# American motorhomes and Ferries



## 98399 (Mar 29, 2006)

Hi there, 

Do you get problems travelling abroad with your RV. I am a member of the Caravan/Caravan& Camping clubs and I haven't tried them yet for prices...but I see on the normal quote form the length is up to 8m :roll: 

What are your experiences of travelling by ferry in an rv and how much did you pay?


----------



## des (Aug 13, 2005)

Last year I travelled by the tunnel for 4 weeks July/August in my Autocruise, towing a fiat punto. Cost £180 return. This year, can't use tunnel as RV is on autogas, but cost P & O for 34' RV + car is £175, both ways approx 11am travel. Booked in December.


----------



## MicknPat (Jul 18, 2005)

We regulary used P&O and Norfolk Line to cross the channel with our 8metre caravan and 4.78metre 4x4 making a TOTAL shipping length of 12.73 metres. 

When we eventually buy our American RV I hope to save money on the ferry crossing.


----------



## Scotjimland (May 23, 2005)

Hi 
Last year we went with Sea France, as I recall it was £250 ish .. there are better deals .. earlier this year we bagged a single crossing with P&O with a Saga offer for £25 .. 
The offer was later retracted ( I think it was a mistake) but still honoured. 

Details: 

Thank you for booking with AFerry.to. 

Your AFerry.to Reference Number is: 6xxxxx 

1. Your P&O Ferries (Dover/Calais) Reference Number is: 9xxxxxx 

Route 1 Dover to Calais 

Check-in is at least 60 minutes prior to departure for Foot Passengers, and 30 minutes prior to departure for all other passengers. As French Police National Passport checks are carried out in Dover before you reach the vehicle checkins,passengers in vehicles are advised to allow extra time for these checks. 

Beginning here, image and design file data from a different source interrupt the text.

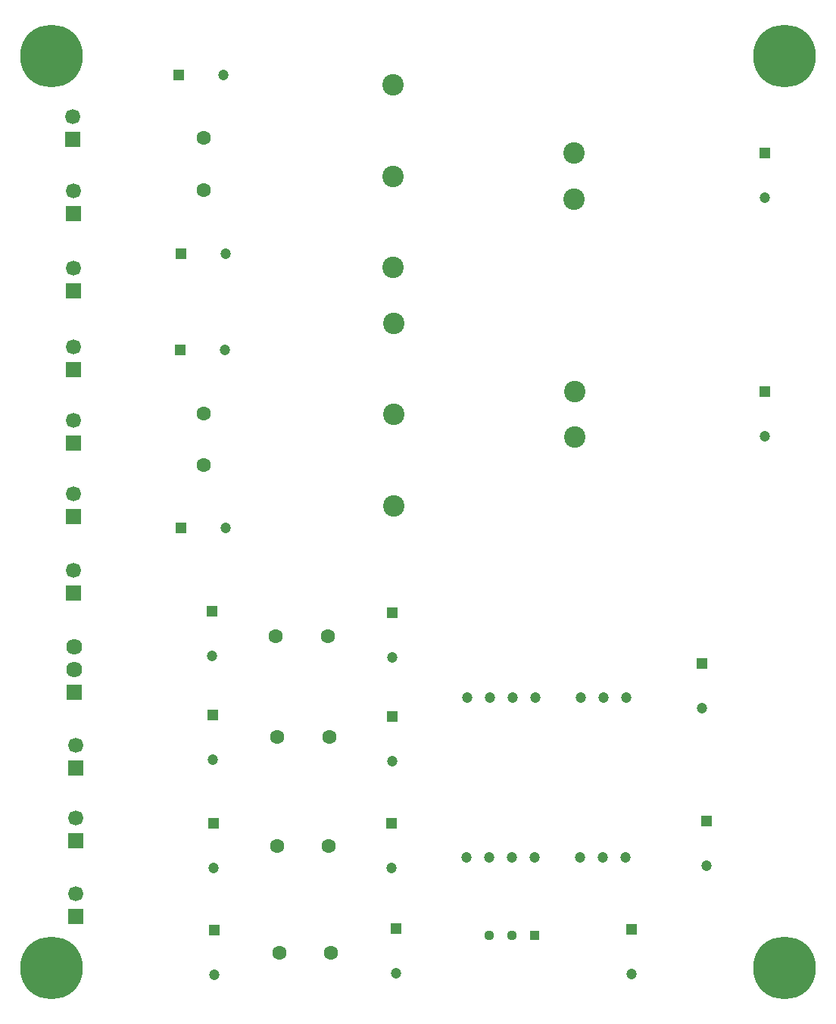
<source format=gbr>
G04 Layer_Color=255*
%FSLAX45Y45*%
%MOMM*%
%TF.FileFunction,Pads,Bot*%
%TF.Part,Single*%
G01*
G75*
%TA.AperFunction,ComponentPad*%
%ADD18C,2.40000*%
%TA.AperFunction,ViaPad*%
%ADD19C,7.00000*%
%TA.AperFunction,ComponentPad*%
%ADD20C,1.20000*%
%ADD21R,1.13000X1.13000*%
%ADD22C,1.13000*%
%ADD23R,1.20000X1.20000*%
%ADD24C,1.60000*%
%ADD25R,1.69000X1.69000*%
%ADD26C,1.69000*%
%ADD27R,1.78500X1.78500*%
%ADD28C,1.78500*%
%ADD29R,1.20000X1.20000*%
D18*
X4227500Y6590000D02*
D03*
X4227500Y5570000D02*
D03*
Y7610000D02*
D03*
X6257500Y6335000D02*
D03*
Y6844999D02*
D03*
X4217500Y9255000D02*
D03*
X4217500Y8235000D02*
D03*
Y10275000D02*
D03*
X6247500Y9000000D02*
D03*
X6247500Y9510000D02*
D03*
D19*
X8600000Y10600000D02*
D03*
Y400000D02*
D03*
X400000D02*
D03*
Y10600000D02*
D03*
D20*
X5045999Y1640000D02*
D03*
X5300000Y1640000D02*
D03*
X5554000Y1640000D02*
D03*
X5808000D02*
D03*
X6316000D02*
D03*
X6570000Y1640000D02*
D03*
X6824000Y1640000D02*
D03*
X4255000Y342500D02*
D03*
X2212500Y1525000D02*
D03*
X2207501Y2729999D02*
D03*
X8382500Y6350000D02*
D03*
X5051000Y3427500D02*
D03*
X5305000D02*
D03*
X5559000Y3427500D02*
D03*
X5813000D02*
D03*
X6321000D02*
D03*
X6575000Y3427500D02*
D03*
X6829000Y3427500D02*
D03*
X8382500Y9012500D02*
D03*
X2227500Y327500D02*
D03*
X6885000Y337500D02*
D03*
X4202500Y1520000D02*
D03*
X7730000Y1545000D02*
D03*
X2200000Y3890000D02*
D03*
X4215000Y2717500D02*
D03*
Y3877500D02*
D03*
X7680000Y3305000D02*
D03*
X2352500Y5320000D02*
D03*
X2345000Y7310000D02*
D03*
X2350000Y8390000D02*
D03*
X2322501Y10390000D02*
D03*
D21*
X5802500Y765000D02*
D03*
D22*
X5548500D02*
D03*
X5294500D02*
D03*
D23*
X4255000Y842500D02*
D03*
X2212500Y2025001D02*
D03*
X2207501Y3230000D02*
D03*
X8382500Y6850000D02*
D03*
Y9512500D02*
D03*
X2227500Y827500D02*
D03*
X6885000Y837500D02*
D03*
X4202500Y2020001D02*
D03*
X7730000Y2045000D02*
D03*
X2200000Y4390000D02*
D03*
X4215000Y3217500D02*
D03*
Y4377500D02*
D03*
X7680000Y3805000D02*
D03*
D24*
X2922500Y1770000D02*
D03*
X3502500Y1770000D02*
D03*
X2102500Y6025001D02*
D03*
Y6605000D02*
D03*
X2105000Y9102500D02*
D03*
Y9682500D02*
D03*
X3507500Y2985000D02*
D03*
X2927500D02*
D03*
X2912500Y4115000D02*
D03*
X3492500D02*
D03*
X2947500Y577500D02*
D03*
X3527500D02*
D03*
D25*
X646500Y7970001D02*
D03*
X636500Y9662500D02*
D03*
X644500Y8840500D02*
D03*
X674000Y981001D02*
D03*
X644500Y4598000D02*
D03*
X646500Y5446000D02*
D03*
X652000Y6275500D02*
D03*
X676499Y1828501D02*
D03*
X671999Y2643001D02*
D03*
X649500Y7093001D02*
D03*
D26*
X646500Y8224001D02*
D03*
X636500Y9916500D02*
D03*
X644500Y9094500D02*
D03*
X674000Y1235001D02*
D03*
X644500Y4852000D02*
D03*
X646500Y5700000D02*
D03*
X652000Y6529500D02*
D03*
X676500Y2082500D02*
D03*
X671999Y2897000D02*
D03*
X649500Y7347001D02*
D03*
D27*
X654999Y3486000D02*
D03*
D28*
Y3994000D02*
D03*
Y3740000D02*
D03*
D29*
X1852500Y5320000D02*
D03*
X1845000Y7310000D02*
D03*
X1850000Y8390000D02*
D03*
X1822500Y10390000D02*
D03*
%TF.MD5,36b305c3fe35a4facbe25e213413dbbd*%
M02*

</source>
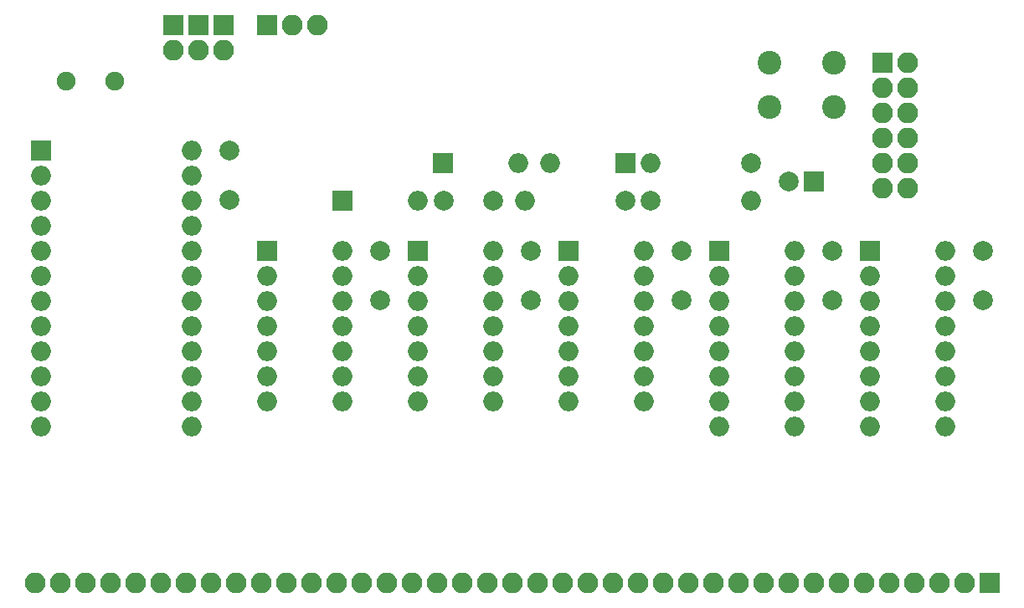
<source format=gbs>
G04 #@! TF.FileFunction,Soldermask,Bot*
%FSLAX46Y46*%
G04 Gerber Fmt 4.6, Leading zero omitted, Abs format (unit mm)*
G04 Created by KiCad (PCBNEW 4.0.7) date 09/25/19 15:54:21*
%MOMM*%
%LPD*%
G01*
G04 APERTURE LIST*
%ADD10C,0.100000*%
%ADD11C,2.000000*%
%ADD12R,2.100000X2.100000*%
%ADD13O,2.100000X2.100000*%
%ADD14O,2.000000X2.000000*%
%ADD15R,2.000000X2.000000*%
%ADD16C,2.400000*%
%ADD17C,1.900000*%
G04 APERTURE END LIST*
D10*
D11*
X146685000Y-113665000D03*
X146685000Y-118665000D03*
X116205000Y-103505000D03*
X116205000Y-108505000D03*
X161925000Y-113665000D03*
X161925000Y-118665000D03*
X131445000Y-113665000D03*
X131445000Y-118665000D03*
X192405000Y-113665000D03*
X192405000Y-118665000D03*
X177165000Y-113665000D03*
X177165000Y-118665000D03*
X142875000Y-108585000D03*
X137875000Y-108585000D03*
D12*
X193040000Y-147320000D03*
D13*
X190500000Y-147320000D03*
X187960000Y-147320000D03*
X185420000Y-147320000D03*
X182880000Y-147320000D03*
X180340000Y-147320000D03*
X177800000Y-147320000D03*
X175260000Y-147320000D03*
X172720000Y-147320000D03*
X170180000Y-147320000D03*
X167640000Y-147320000D03*
X165100000Y-147320000D03*
X162560000Y-147320000D03*
X160020000Y-147320000D03*
X157480000Y-147320000D03*
X154940000Y-147320000D03*
X152400000Y-147320000D03*
X149860000Y-147320000D03*
X147320000Y-147320000D03*
X144780000Y-147320000D03*
X142240000Y-147320000D03*
X139700000Y-147320000D03*
X137160000Y-147320000D03*
X134620000Y-147320000D03*
X132080000Y-147320000D03*
X129540000Y-147320000D03*
X127000000Y-147320000D03*
X124460000Y-147320000D03*
X121920000Y-147320000D03*
X119380000Y-147320000D03*
X116840000Y-147320000D03*
X114300000Y-147320000D03*
X111760000Y-147320000D03*
X109220000Y-147320000D03*
X106680000Y-147320000D03*
X104140000Y-147320000D03*
X101600000Y-147320000D03*
X99060000Y-147320000D03*
X96520000Y-147320000D03*
D11*
X156210000Y-108585000D03*
D14*
X146050000Y-108585000D03*
D11*
X158750000Y-108585000D03*
D14*
X168910000Y-108585000D03*
D11*
X168910000Y-104775000D03*
D14*
X158750000Y-104775000D03*
D15*
X180975000Y-113665000D03*
D14*
X188595000Y-131445000D03*
X180975000Y-116205000D03*
X188595000Y-128905000D03*
X180975000Y-118745000D03*
X188595000Y-126365000D03*
X180975000Y-121285000D03*
X188595000Y-123825000D03*
X180975000Y-123825000D03*
X188595000Y-121285000D03*
X180975000Y-126365000D03*
X188595000Y-118745000D03*
X180975000Y-128905000D03*
X188595000Y-116205000D03*
X180975000Y-131445000D03*
X188595000Y-113665000D03*
D15*
X165735000Y-113665000D03*
D14*
X173355000Y-131445000D03*
X165735000Y-116205000D03*
X173355000Y-128905000D03*
X165735000Y-118745000D03*
X173355000Y-126365000D03*
X165735000Y-121285000D03*
X173355000Y-123825000D03*
X165735000Y-123825000D03*
X173355000Y-121285000D03*
X165735000Y-126365000D03*
X173355000Y-118745000D03*
X165735000Y-128905000D03*
X173355000Y-116205000D03*
X165735000Y-131445000D03*
X173355000Y-113665000D03*
D12*
X182245000Y-94615000D03*
D13*
X184785000Y-94615000D03*
X182245000Y-97155000D03*
X184785000Y-97155000D03*
X182245000Y-99695000D03*
X184785000Y-99695000D03*
X182245000Y-102235000D03*
X184785000Y-102235000D03*
X182245000Y-104775000D03*
X184785000Y-104775000D03*
X182245000Y-107315000D03*
X184785000Y-107315000D03*
D15*
X175260000Y-106680000D03*
D11*
X172760000Y-106680000D03*
D15*
X156210000Y-104775000D03*
D14*
X148590000Y-104775000D03*
D15*
X127635000Y-108585000D03*
D14*
X135255000Y-108585000D03*
D15*
X137795000Y-104775000D03*
D14*
X145415000Y-104775000D03*
D12*
X110490000Y-90805000D03*
D13*
X110490000Y-93345000D03*
D12*
X115570000Y-90805000D03*
D13*
X115570000Y-93345000D03*
D12*
X120015000Y-90805000D03*
D13*
X122555000Y-90805000D03*
X125095000Y-90805000D03*
D12*
X113030000Y-90805000D03*
D13*
X113030000Y-93345000D03*
D16*
X170815000Y-99115000D03*
X170815000Y-94615000D03*
X177315000Y-99115000D03*
X177315000Y-94615000D03*
D15*
X135255000Y-113665000D03*
D14*
X142875000Y-128905000D03*
X135255000Y-116205000D03*
X142875000Y-126365000D03*
X135255000Y-118745000D03*
X142875000Y-123825000D03*
X135255000Y-121285000D03*
X142875000Y-121285000D03*
X135255000Y-123825000D03*
X142875000Y-118745000D03*
X135255000Y-126365000D03*
X142875000Y-116205000D03*
X135255000Y-128905000D03*
X142875000Y-113665000D03*
D15*
X97155000Y-103505000D03*
D14*
X112395000Y-131445000D03*
X97155000Y-106045000D03*
X112395000Y-128905000D03*
X97155000Y-108585000D03*
X112395000Y-126365000D03*
X97155000Y-111125000D03*
X112395000Y-123825000D03*
X97155000Y-113665000D03*
X112395000Y-121285000D03*
X97155000Y-116205000D03*
X112395000Y-118745000D03*
X97155000Y-118745000D03*
X112395000Y-116205000D03*
X97155000Y-121285000D03*
X112395000Y-113665000D03*
X97155000Y-123825000D03*
X112395000Y-111125000D03*
X97155000Y-126365000D03*
X112395000Y-108585000D03*
X97155000Y-128905000D03*
X112395000Y-106045000D03*
X97155000Y-131445000D03*
X112395000Y-103505000D03*
D15*
X150495000Y-113665000D03*
D14*
X158115000Y-128905000D03*
X150495000Y-116205000D03*
X158115000Y-126365000D03*
X150495000Y-118745000D03*
X158115000Y-123825000D03*
X150495000Y-121285000D03*
X158115000Y-121285000D03*
X150495000Y-123825000D03*
X158115000Y-118745000D03*
X150495000Y-126365000D03*
X158115000Y-116205000D03*
X150495000Y-128905000D03*
X158115000Y-113665000D03*
D15*
X120015000Y-113665000D03*
D14*
X127635000Y-128905000D03*
X120015000Y-116205000D03*
X127635000Y-126365000D03*
X120015000Y-118745000D03*
X127635000Y-123825000D03*
X120015000Y-121285000D03*
X127635000Y-121285000D03*
X120015000Y-123825000D03*
X127635000Y-118745000D03*
X120015000Y-126365000D03*
X127635000Y-116205000D03*
X120015000Y-128905000D03*
X127635000Y-113665000D03*
D17*
X99695000Y-96520000D03*
X104575000Y-96520000D03*
M02*

</source>
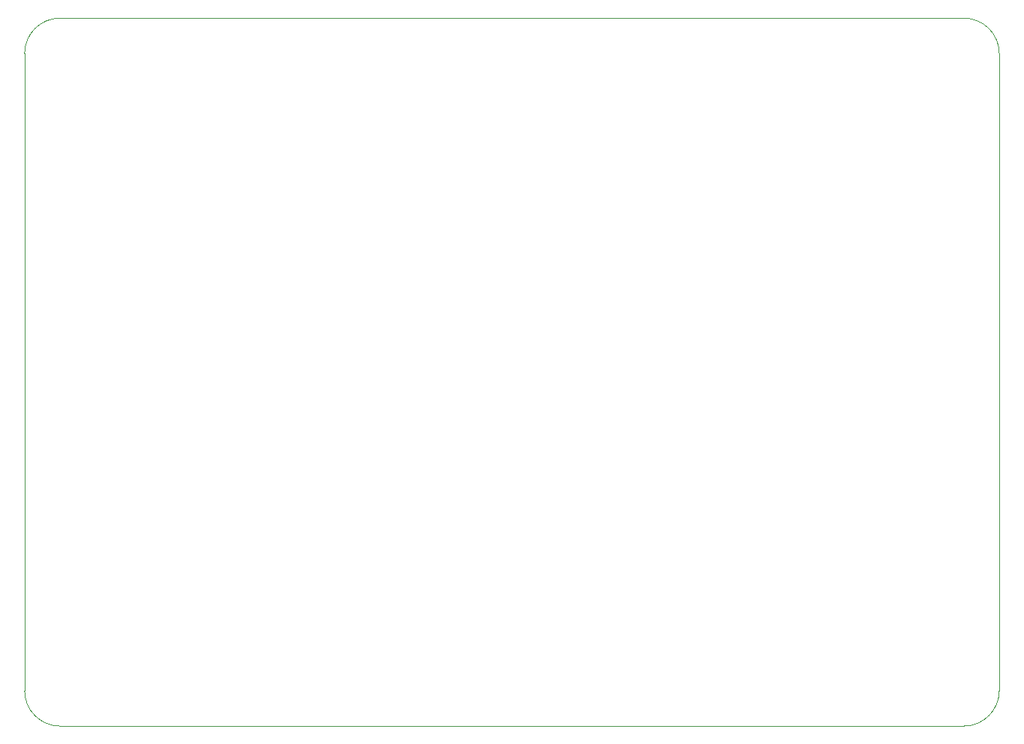
<source format=gbr>
%TF.GenerationSoftware,KiCad,Pcbnew,(5.1.10)-1*%
%TF.CreationDate,2021-08-30T20:13:54+03:00*%
%TF.ProjectId,STM32_Edge_Computing_Device,53544d33-325f-4456-9467-655f436f6d70,1.0*%
%TF.SameCoordinates,Original*%
%TF.FileFunction,Profile,NP*%
%FSLAX46Y46*%
G04 Gerber Fmt 4.6, Leading zero omitted, Abs format (unit mm)*
G04 Created by KiCad (PCBNEW (5.1.10)-1) date 2021-08-30 20:13:54*
%MOMM*%
%LPD*%
G01*
G04 APERTURE LIST*
%TA.AperFunction,Profile*%
%ADD10C,0.050000*%
%TD*%
G04 APERTURE END LIST*
D10*
X70700000Y-131800000D02*
G75*
G02*
X66700000Y-127800000I0J4000000D01*
G01*
X176700000Y-127800000D02*
G75*
G02*
X172700000Y-131800000I-4000000J0D01*
G01*
X172700000Y-51800000D02*
G75*
G02*
X176700000Y-55800000I0J-4000000D01*
G01*
X66700000Y-55800000D02*
G75*
G02*
X70700000Y-51800000I4000000J0D01*
G01*
X172700000Y-131800000D02*
X70700000Y-131800000D01*
X176700000Y-55800000D02*
X176700000Y-127800000D01*
X70700000Y-51800000D02*
X172700000Y-51800000D01*
X66700000Y-55800000D02*
X66700000Y-127800000D01*
M02*

</source>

Tickets are not normally issued beforehand for Internet bookings. 
If they are not issued in advance, these must be collected from the port of departure at check-in. 
Please have your booking reference number with you. 

_____________________________________________________ 

Route: Dover to Calais 
Departing: Tue 03 October 2006 at 0840 
Arriving: Tue 03 October 2006 at 1055 
Passenger: 3 Adults 1 Child 
Method of Transport: Camper, Pxxx xxx - Georgie Boy C 
Accommodation: 
Fare Type: SEMI-FLEXIBLE: 


Cost: 25.00 GBP 
NOTE: On your card statement this will be shown as The Travel Gateway Ltd. 
_____________________________________________________


----------



## olley (May 1, 2005)

Hi last year 30' RV plus caravan (any length) £118.00 return, £30.00 odd pound cheaper than the RV on its own, so we booked with a van and turned up without it, no one said a word. :lol: 

Olley


----------



## 98401 (Mar 29, 2006)

hi , norfolk line £94 returnfare for 10mtr rv for june this year. last year £154 on the tunnel, booked through the caravan club 8) 8)


----------



## 89338 (May 20, 2005)

Norfolk Line last year best deal I could find, booked again this year ( august ) 130.00 return for my 30' coachmen.


----------